The second thing is that the investment in developing drugs for aging is more of a long term (challenge) until the regulation falls in place and until we know how we are going on with it. For each company that we are forming we need to find something – a disease related to aging. We need to find some disease indication to target sooner and then it will become aging later. So we’re trying to find something that is sooner rather than later in all of our companies. We’re looking now at a company that actually has another kind of metformin. This drug is a super metformin and our indication is actually a therapy for cancer. With cancer we can get to the market much faster.

WuXi: What are the societal implications of extending life span?

Nir Barzilai: First of all, I want to correct you. Life span is a side effect. I’m really looking at health span. What happens in my centenarians, they live healthier, 20 and 30 years longer and sometimes they’re not sick. They just don’t wake up one day. The end of their life is short. We call it the compression of morbidity.

The second thing is that from a societal perspective, there is a longevity dividend. It’s estimated that by 2050, if we will extend health span by two or three years, we will save $7 trillion in medical bills. So there is almost no way to pass over this opportunity. We’re going to delay not one disease, but all diseases.

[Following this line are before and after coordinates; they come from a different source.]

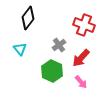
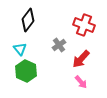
black diamond: moved 2 px down
red arrow: moved 1 px down
green hexagon: moved 26 px left
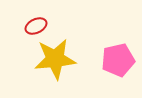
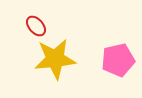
red ellipse: rotated 75 degrees clockwise
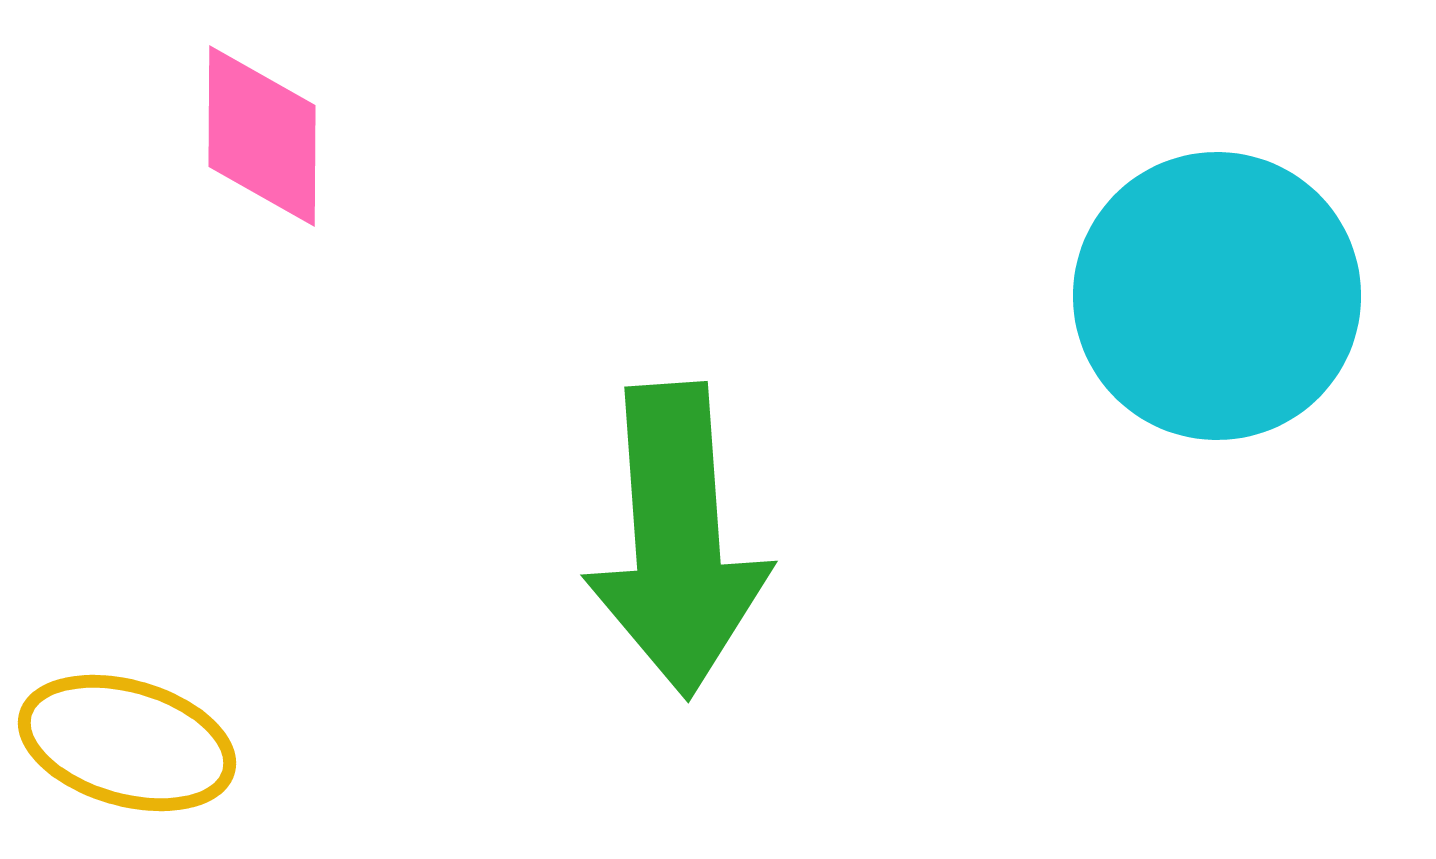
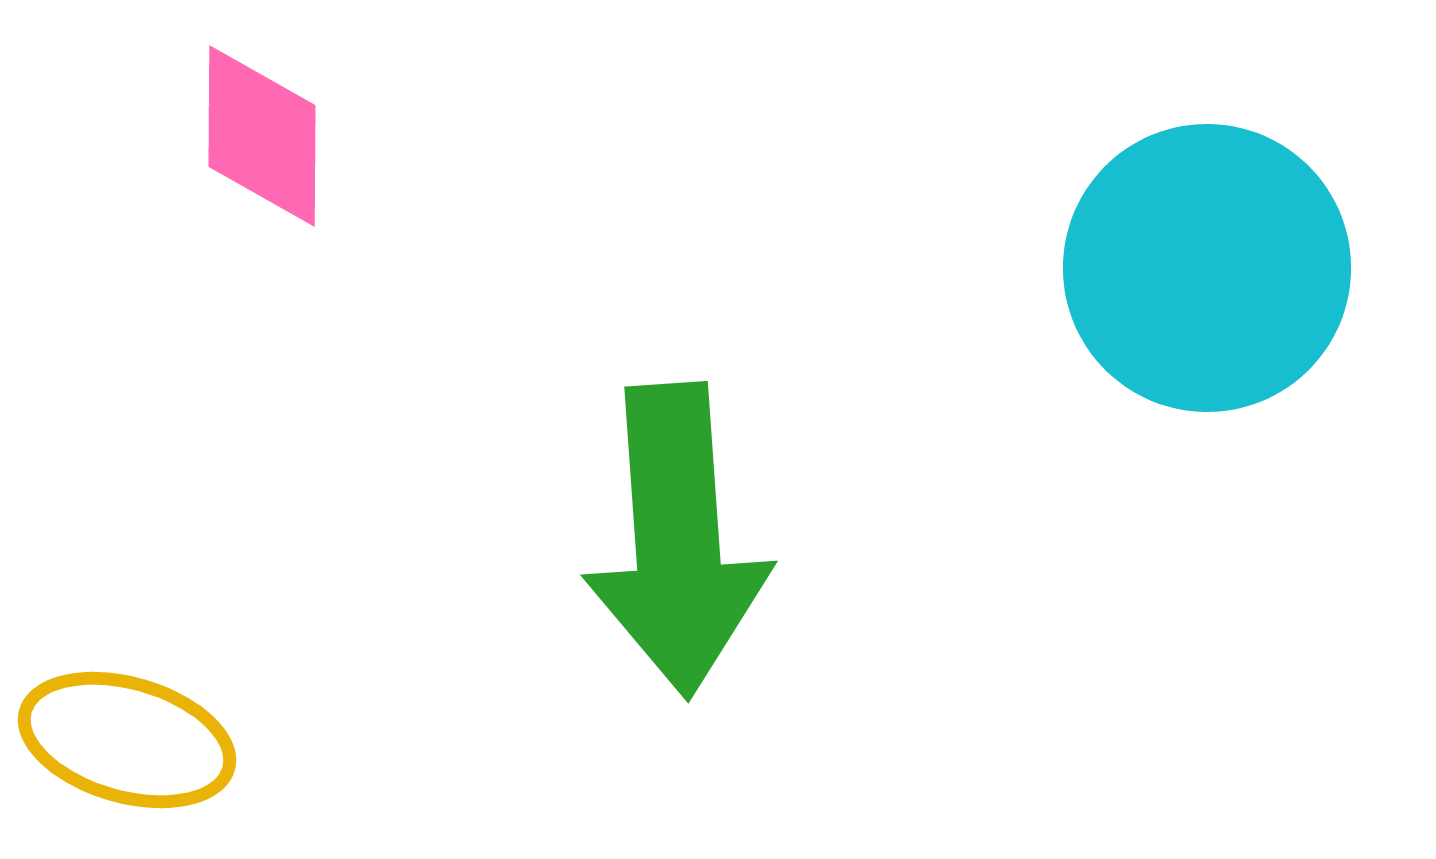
cyan circle: moved 10 px left, 28 px up
yellow ellipse: moved 3 px up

Then the implications that we will need societal changes are really age of retirement and things associated with Social Security. It will all have to be adjusted, but you know we are already there. We expect that 65 is really too early to retire. People will have capacity to work five years more initially. There are implications of Social Security and individual implications. You know when I talk about those drugs that we’ll develop and there is a commercial on the television, it will say, ‘this drug will extend your health; you won’t be sick, but the side effect, we are sorry, is that you might live longer. So I don’t know if you’re prepared for that. I don’t know if you have enough Social Security; if you have enough retirement and things like that.’ So this will have to come too.

WuXi: Are there any ethical considerations in extending health span?

Nir Barzilai: I’m perplexed by the question. When you treat patients now for pneumonia or for diabetes, do you have any ethical considerations that are different from what we’re saying? What’s not ethical about extending health span to people? Is this not ethical? I’m an M.D. It’s what I’ve been doing my whole life.

If I’m telling you that the future is, it will take you 80 years to become what’s now 60, is this a problem? We’re extending health span. There are people who want immortality. So if we can be immortal, it’s a totally different consideration. Who can be immortal and is immortality going to be for everyone, and if you’re immortal what about reproduction? There are lots of issues, but the maximum life span of humans is considered to be around 115. We argue, is it 113 or 122? But it’s around 115, and we die at age 80 from diseases, so we have the capacity as a species of 35 more years. Let’s work on that. There’s nothing ethical about it. We took care of many diseases, and now we have aging and it’s miserable. We have one disease with treatment and then a second disease with treatment, and a third disease, and the treatments have side effects. This is not working for us anymore. We need a new approach and the new approach is targeting aging.

WuXi: What kind of reception are you getting from the investment community? Is this the next wave in venture capital investment?

Nir Barzilai: We have no problem getting investors. The interesting thing about the investors is that they are relatively young. I think that old people don’t believe that something can be done for them. But young people see old people and look at the world differently from how we were raised and they are excited. We don’t have any trouble getting money to support a big venture.

Big pharma is interested, but they are not there yet because all this progress hasn’t been formalized yet. I think what will turn things around is when TAME is underway and TAME is finished, then pharmaceutical companies will understand they are not going to get stuck. Their medications are actually going to make it.